Excerpted text:
################
As the league continues to search for new revenue, the patch program has delivered, generating more than $150 million. And 20 of the 29 team patch sponsors, including Harley-Davidson and Rakuten, are doing business with NBA teams for the first time…

Team, league and brand executives all feel the program has been an overwhelming success, with exposure numbers easily exceeding projections. Clubs expect new deals and renewals will be for more money and longer terms. One top team executive predicts a 20 percent to 30 percent price increase for Patch 2.0.

The NBA has not made public how much companies are paying per year for the jersey patches, but the rumored low end is north of $3 million annually and SBJ says the high end could be up around $20 million. The patches have value to advertisers because it’s estimated they get their logo exposed on broadcasts for 10-15 minutes every game. Picture LeBron James or James Harden stepping up to the line to take a free throw, the close up on them shows the WISH logo on the Laker jersey or the ROCKiT logo on the Rockets’ jersey. That is advertising gold.

What the league is not going to do is expand the size of the ad patch, the NBA isn’t interested in a NASCAR or Premiere League look. What they do want is to maximize the money they can get from the existing system. That means getting the logos on replica jersey sales (Nike, less thrilled about that, although their swoosh is on every jersey on the opposite corner).

All but one NBA team (Oklahoma City) has an ad patch on their jersey now.
################
About this task:
According to the NBA jersey patch excerpt, which team is the only one without an ad patch on its jersey?

Information shown:
################
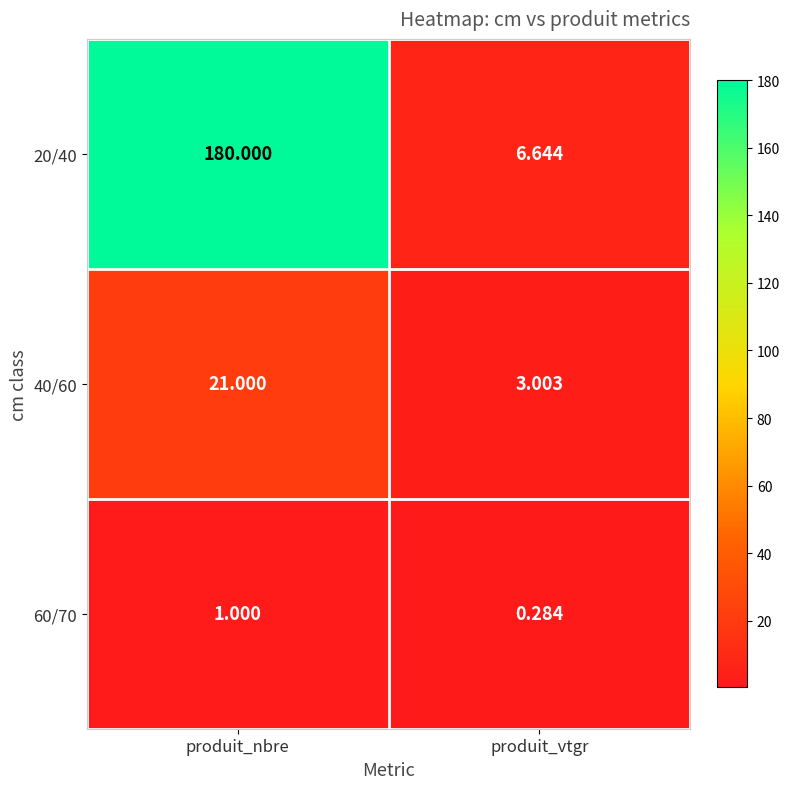

At which label does 40/60 reach its minimum?

produit_vtgr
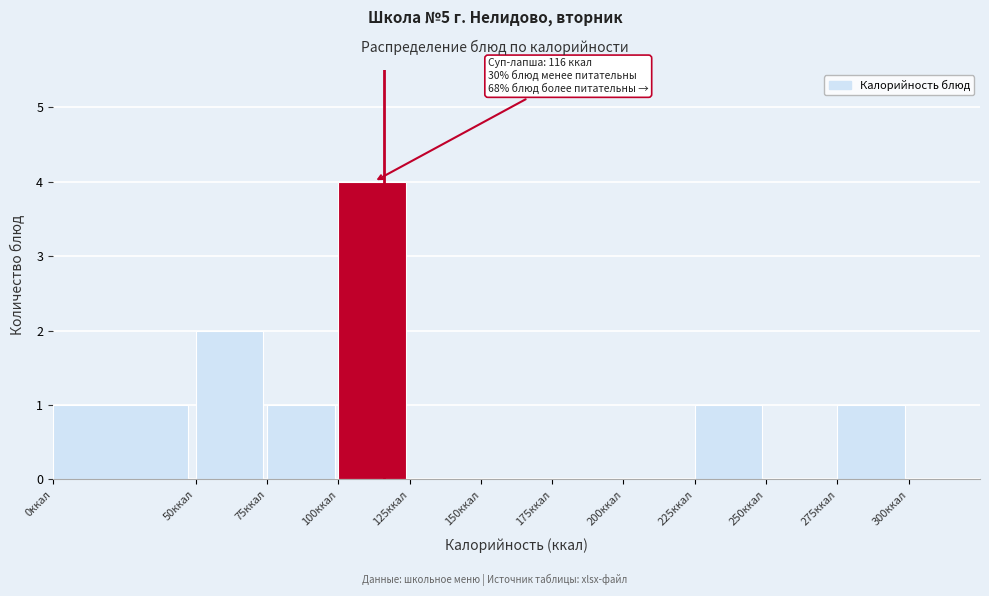

Over which range of the x-axis is the bar tallest?

100 to 125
################
Task response:
Oklahoma City